2025年06月13日掲載

BOOK REVIEW - 『働く人と組織のための人的資源管理——人的資本経営時代の基礎知識』

全国社会保険労務士会連合会 編、山本 寛 編著
青山学院大学名誉教授 
A5判/364ページ/4000円+税/中央経済社 

BOOK REVIEW  ―人事パーソンへオススメの新刊

■ 本書は、企業人事の基本である人的資源管理について体系的に学ぶことができる。特徴として、①労使関係や労働安全衛生など労務管理に関する分野もバランス良く取り上げていること、②現代の組織が抱えている新しい課題や施策の多くを網羅していること、③リモートワーク、1on1、社内公募制度やアルムナイ制度など、近年さまざまな企業で具体的に検討実施されている施策レベルのマネジメントを数多く取り上げていること、④新しいリーダーシップ理論、学術的な理論やモデルに基づく新しい考え方や概念についても分かりやすく触れていること——の4点が挙げられる。

■ 上記①のとおり、多くの分野を扱っており、全18章で構成される。第1章は「人的資源管理序論」として人的資源管理の重要性、歴史と概念、役割など基本事項を解説。第2章以降は人的資源管理における学術的研究も踏まえながら、採用管理や配置・異動管理、賃金・報酬管理など個別テーマについて詳説していく。例えば第5章では、定年制度の見直しや退職代行サービスの広まりなどにより実務家の関心も高い「退職管理」について、定年制や雇用調整、自発的な退職とアルムナイ制度など幅広い視点から、職務と人のマッチングという意味で雇用管理の一領域と捉え、円滑な退職の在り方、実務上の留意事項等を掘り下げている。

■ 各章は独立したテーマを扱うため、興味のある章から目を通してもよいし、冒頭から読み進め人的資源管理について網羅的に理解を深めてもよいだろう。各分野の専門家が分担して執筆しており、最新の研究や理論、現場レベルの課題解決の方法論を学ぶことができる。組織を統括する経営者や管理職はもちろん、ベテラン層や人事の基本を学びたい新人など幅広い人事パーソンに手に取っていただきたい。

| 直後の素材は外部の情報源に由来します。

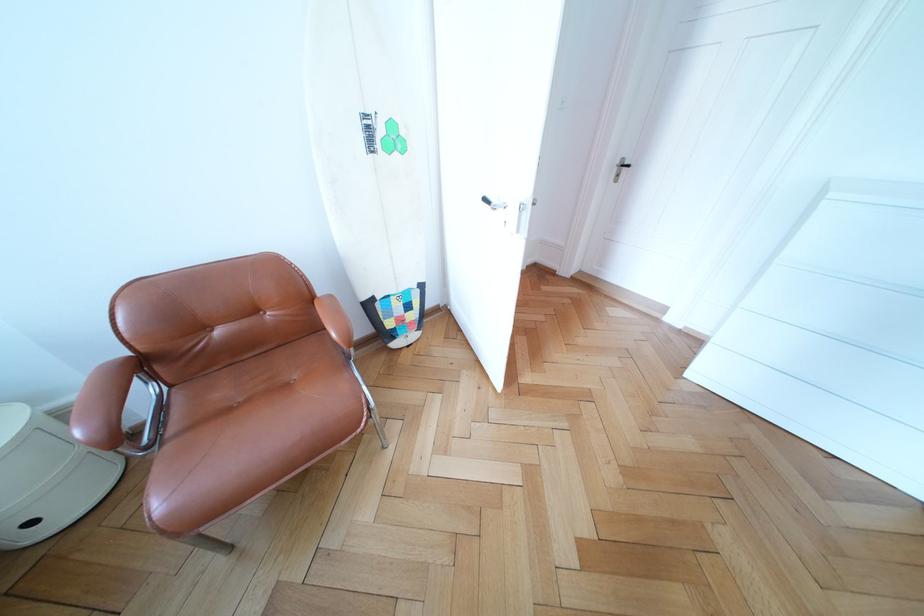
You are a GUI agent. You are given a task and a screenshot of the screen. Output one action in this format:
    pyautogui.click(x=<x>, y=<y>)
    Task: Click on the silver door handle
    The height and width of the screenshot is (616, 924).
    Given the screenshot: What is the action you would take?
    pyautogui.click(x=625, y=164)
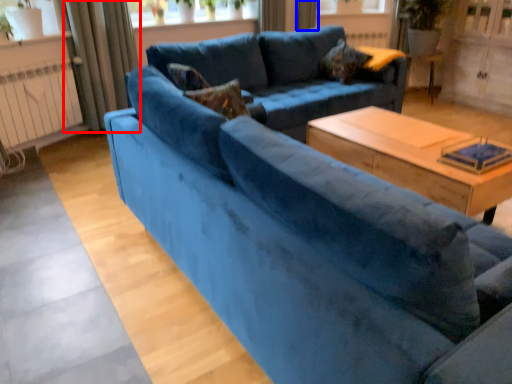
Question: Which of the following is the closest to the observer, curtain (highlighted by a red box) or curtain (highlighted by a blue box)?

Choices:
 (A) curtain
 (B) curtain

Answer: (A)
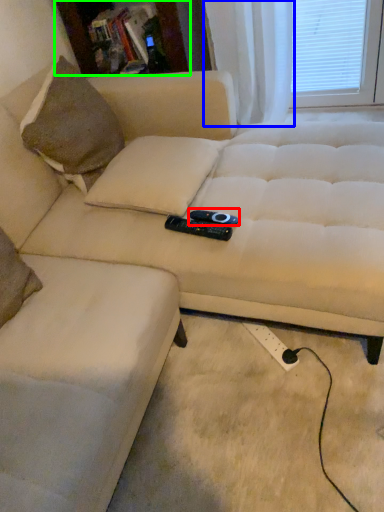
Question: Which is farther away from remote (highlighted by a red box)? curtain (highlighted by a blue box) or bookshelf (highlighted by a green box)?

Choices:
 (A) curtain
 (B) bookshelf

Answer: (B)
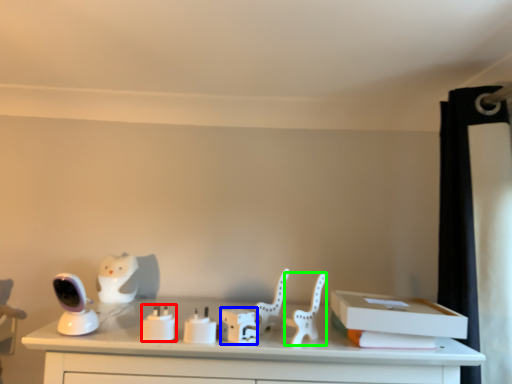
Question: Which object is the farthest from candle holder (highlighted by a red box)? Choose among these: box (highlighted by a blue box) or chair (highlighted by a green box).

Choices:
 (A) box
 (B) chair

Answer: (B)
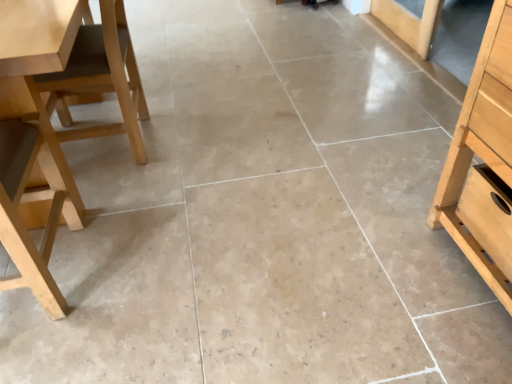
Question: Are light wood drawer at right and light brown wood chair at left, the 2th chair in the front-to-back sequence, beside each other?

Choices:
 (A) yes
 (B) no

Answer: (B)

Question: From a real-world perspective, is light wood drawer at right beneath light brown wood chair at left, the 2th chair in the front-to-back sequence?

Choices:
 (A) no
 (B) yes

Answer: (B)

Question: Is light wood drawer at right further to camera compared to light brown wood chair at left, the 2th chair in the front-to-back sequence?

Choices:
 (A) no
 (B) yes

Answer: (A)

Question: Does light wood drawer at right have a greater width compared to light brown wood chair at left, the 2th chair in the front-to-back sequence?

Choices:
 (A) yes
 (B) no

Answer: (B)

Question: Can you confirm if light wood drawer at right is positioned to the left of light brown wood chair at left, the 2th chair in the front-to-back sequence?

Choices:
 (A) yes
 (B) no

Answer: (B)

Question: Would you consider light wood drawer at right to be distant from light brown wood chair at left, acting as the first chair starting from the back?

Choices:
 (A) yes
 (B) no

Answer: (A)

Question: Considering the relative sizes of light brown wood chair at left, the 2th chair in the front-to-back sequence, and light wood drawer at right in the image provided, is light brown wood chair at left, the 2th chair in the front-to-back sequence, bigger than light wood drawer at right?

Choices:
 (A) no
 (B) yes

Answer: (B)

Question: Considering the relative sizes of light brown wood chair at left, acting as the first chair starting from the back, and light wood drawer at right in the image provided, is light brown wood chair at left, acting as the first chair starting from the back, smaller than light wood drawer at right?

Choices:
 (A) yes
 (B) no

Answer: (B)

Question: Considering the relative sizes of light brown wood chair at left, acting as the first chair starting from the back, and light wood drawer at right in the image provided, is light brown wood chair at left, acting as the first chair starting from the back, taller than light wood drawer at right?

Choices:
 (A) no
 (B) yes

Answer: (B)

Question: From a real-world perspective, does light brown wood chair at left, the 2th chair in the front-to-back sequence, stand above light wood drawer at right?

Choices:
 (A) yes
 (B) no

Answer: (A)

Question: Is light brown wood chair at left, acting as the first chair starting from the back, at the left side of light wood drawer at right?

Choices:
 (A) yes
 (B) no

Answer: (A)

Question: From the image's perspective, does light brown wood chair at left, acting as the first chair starting from the back, appear lower than light wood drawer at right?

Choices:
 (A) yes
 (B) no

Answer: (B)

Question: Considering the relative positions of light brown wood chair at left, the 2th chair in the front-to-back sequence, and light wood chair at left, the first chair when ordered from front to back, in the image provided, is light brown wood chair at left, the 2th chair in the front-to-back sequence, to the right of light wood chair at left, the first chair when ordered from front to back, from the viewer's perspective?

Choices:
 (A) no
 (B) yes

Answer: (B)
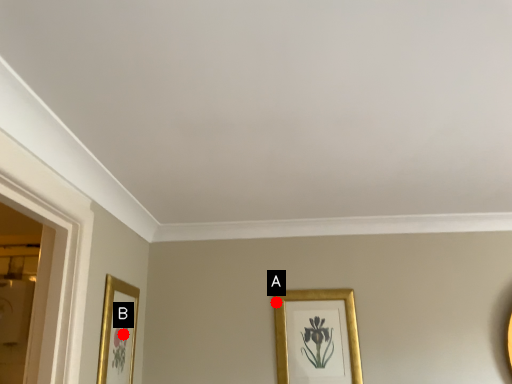
Question: Two points are circled on the image, labeled by A and B beside each circle. Which point is farther from the camera taking this photo?

Choices:
 (A) A is further
 (B) B is further

Answer: (A)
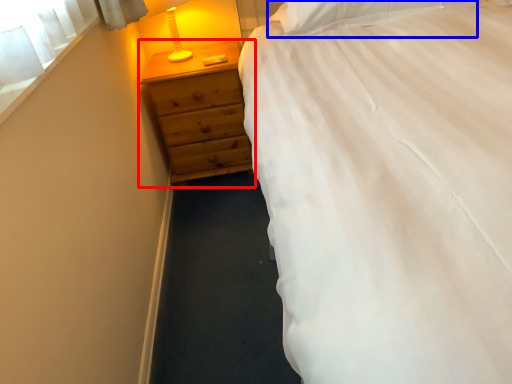
Question: Which object is further to the camera taking this photo, chest of drawers (highlighted by a red box) or pillow (highlighted by a blue box)?

Choices:
 (A) chest of drawers
 (B) pillow

Answer: (A)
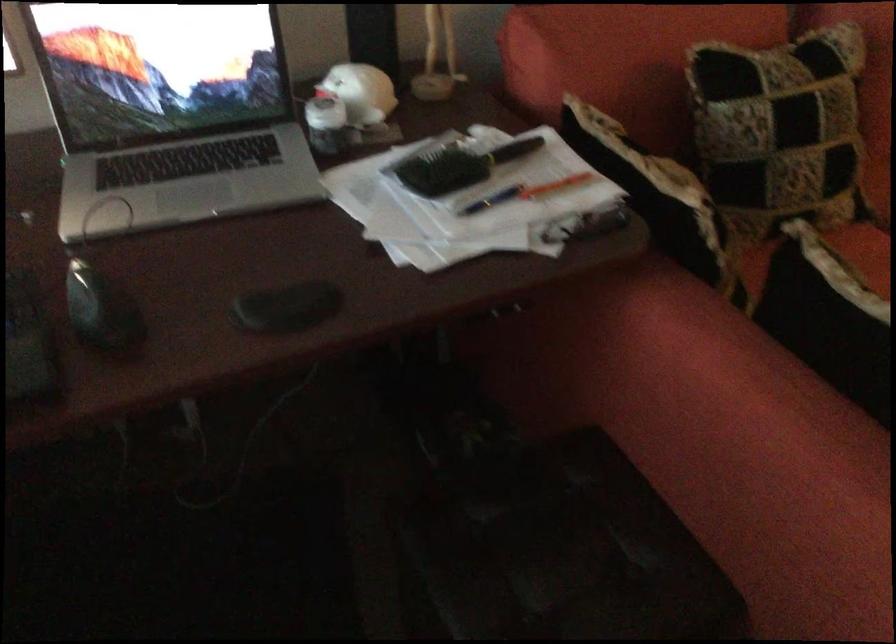
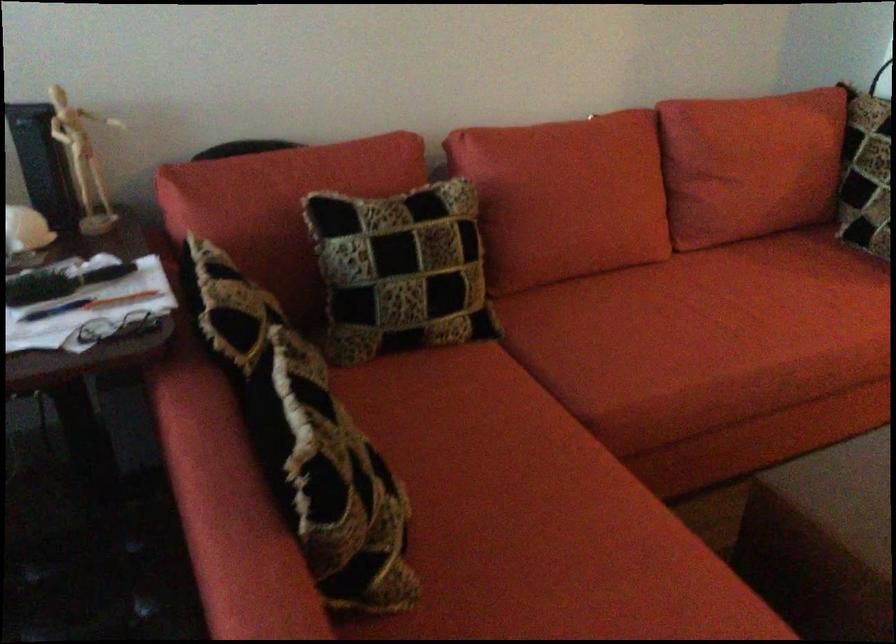
Question: Based on the continuous images, in which direction is the camera rotating? Reply with the corresponding letter.

Choices:
 (A) Left
 (B) Right
 (C) Up
 (D) Down

Answer: (C)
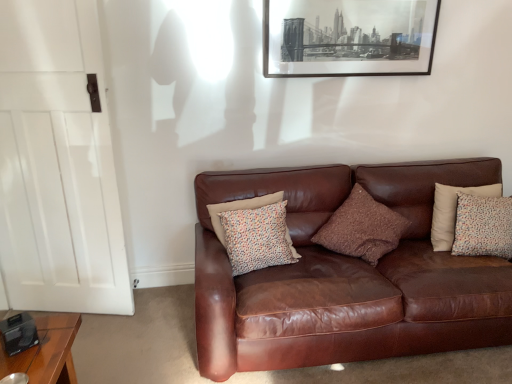
Where is `blank space situated above black matte picture frame at upper center (from a real-world perspective)`? The width and height of the screenshot is (512, 384). blank space situated above black matte picture frame at upper center (from a real-world perspective) is located at coordinates (352, 0).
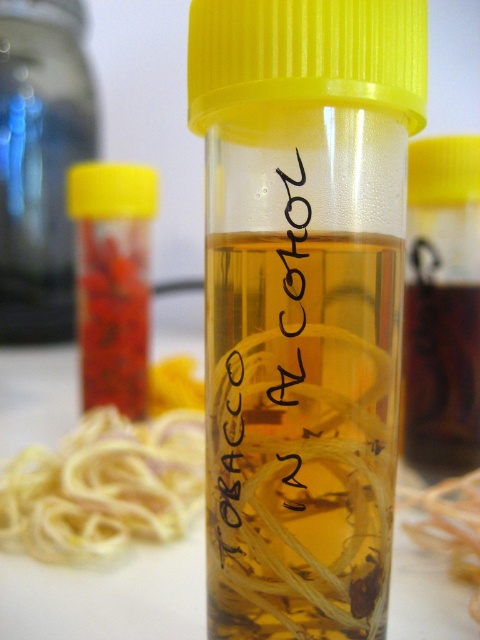
Question: Can you confirm if translucent plastic tube at center is smaller than yellow rubber band at lower left?

Choices:
 (A) no
 (B) yes

Answer: (B)

Question: Is yellow rubber band at lower left below brown translucent bottle at center?

Choices:
 (A) no
 (B) yes

Answer: (B)

Question: Which object is closer to the camera taking this photo?

Choices:
 (A) translucent plastic bottle at left
 (B) translucent plastic tube at center
 (C) yellow rubber band at lower left

Answer: (B)

Question: Which point is farther to the camera?

Choices:
 (A) (254, 216)
 (B) (119, 456)

Answer: (B)

Question: Does translucent plastic tube at center have a lesser width compared to translucent plastic bottle at left?

Choices:
 (A) yes
 (B) no

Answer: (A)

Question: Which object is positioned farthest from the translucent plastic tube at center?

Choices:
 (A) brown translucent bottle at center
 (B) translucent plastic container at center
 (C) yellow rubber band at lower left
 (D) translucent plastic bottle at left

Answer: (D)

働く人と組織のための人的資源管理——人的資本経営時代の基礎知識

内容紹介
人的資本経営時代の決定版テキスト!

採用、評価、能力開発、報酬管理、時間管理などに加えて、労使関係や労働完全衛生など、労務管理に関する分野をバランスよく取り上げ、人的資本経営、経理労務監査、タレントマネジメント、組織開発、従業員エンゲージメント、キャリア自律等、新しい課題や施策を網羅。

リモートワーク、1on1ミーティング、アルムナイ(卒業生)制度、ハラスメント対策等、施策レベルのマネジメントもフォローし、新しいリーダーシップ理論、自己効力感等、学術的な理論やモデルに基づく新しい考え方や概念についてもカバー。